Start by seasoning the chicken breasts with 2 teaspoons of Cajun seasoning, salt, black pepper, and garlic powder. Make sure to coat the chicken evenly for the best flavor.
In a large skillet, heat 2 tablespoons of butter over medium heat. Once melted, add the seasoned chicken breasts. Cook for about 6-7 minutes on each side, or until the chicken is cooked through and has a nice golden-brown color. Remove the chicken from the skillet and let it rest for a few minutes before slicing it into strips.
In the same skillet, add the remaining 2 tablespoons of butter. Once melted, pour in the heavy cream and stir well.

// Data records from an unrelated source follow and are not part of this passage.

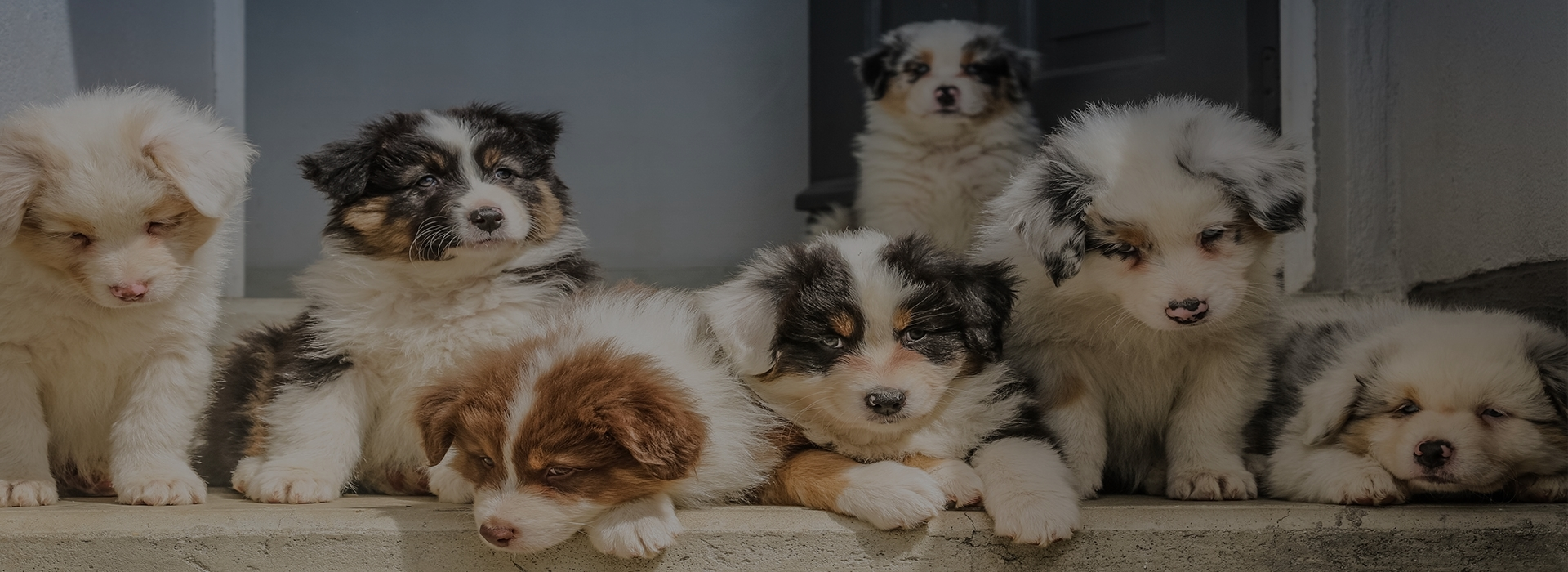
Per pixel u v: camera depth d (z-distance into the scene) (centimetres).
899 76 535
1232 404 333
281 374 331
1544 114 365
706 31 614
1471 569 283
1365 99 485
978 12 592
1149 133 325
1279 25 514
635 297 333
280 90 575
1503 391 305
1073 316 334
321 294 338
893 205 532
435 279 337
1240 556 281
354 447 326
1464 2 419
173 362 323
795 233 612
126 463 315
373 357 332
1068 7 570
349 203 340
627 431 251
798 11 618
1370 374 321
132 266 293
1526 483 312
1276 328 346
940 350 298
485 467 269
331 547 268
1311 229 505
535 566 266
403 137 345
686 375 290
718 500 296
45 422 318
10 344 305
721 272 602
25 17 390
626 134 611
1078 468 326
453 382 284
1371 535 283
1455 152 427
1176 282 300
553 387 265
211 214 306
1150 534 278
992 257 340
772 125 620
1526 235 378
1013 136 530
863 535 272
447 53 595
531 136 367
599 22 607
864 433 305
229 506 295
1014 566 275
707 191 615
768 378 305
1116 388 347
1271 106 515
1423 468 300
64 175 288
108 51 450
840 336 296
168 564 265
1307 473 319
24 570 262
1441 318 354
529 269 347
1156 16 541
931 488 274
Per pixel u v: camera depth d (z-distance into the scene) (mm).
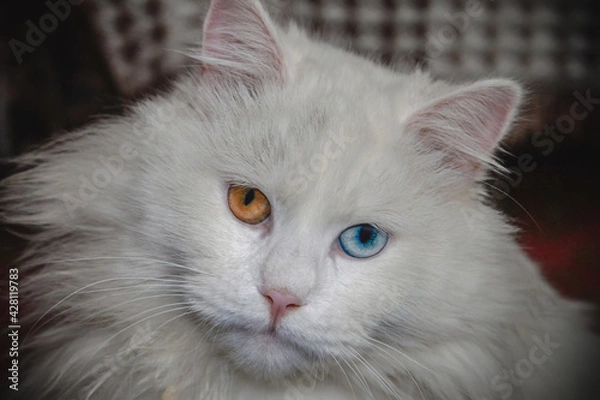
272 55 420
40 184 458
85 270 433
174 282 414
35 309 470
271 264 392
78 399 444
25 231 520
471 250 423
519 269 447
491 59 690
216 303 398
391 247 411
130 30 652
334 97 415
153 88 585
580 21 697
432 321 417
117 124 451
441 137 424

Add the remaining Cajun seasoning and lemon pepper seasoning to the cream. Bring the mixture to a gentle simmer, allowing it to thicken slightly for about 5-7 minutes.
Add the cooked penne pasta and diced tomatoes to the skillet, tossing them in the creamy sauce until well coated. Add the sliced chicken on top and gently mix to combine all the ingredients evenly.
Finally, sprinkle the fresh shredded Parmesan cheese over the pasta, allowing it to melt into the sauce. Serve hot, garnished with additional diced tomatoes or a sprinkle of extra Cajun seasoning if desired.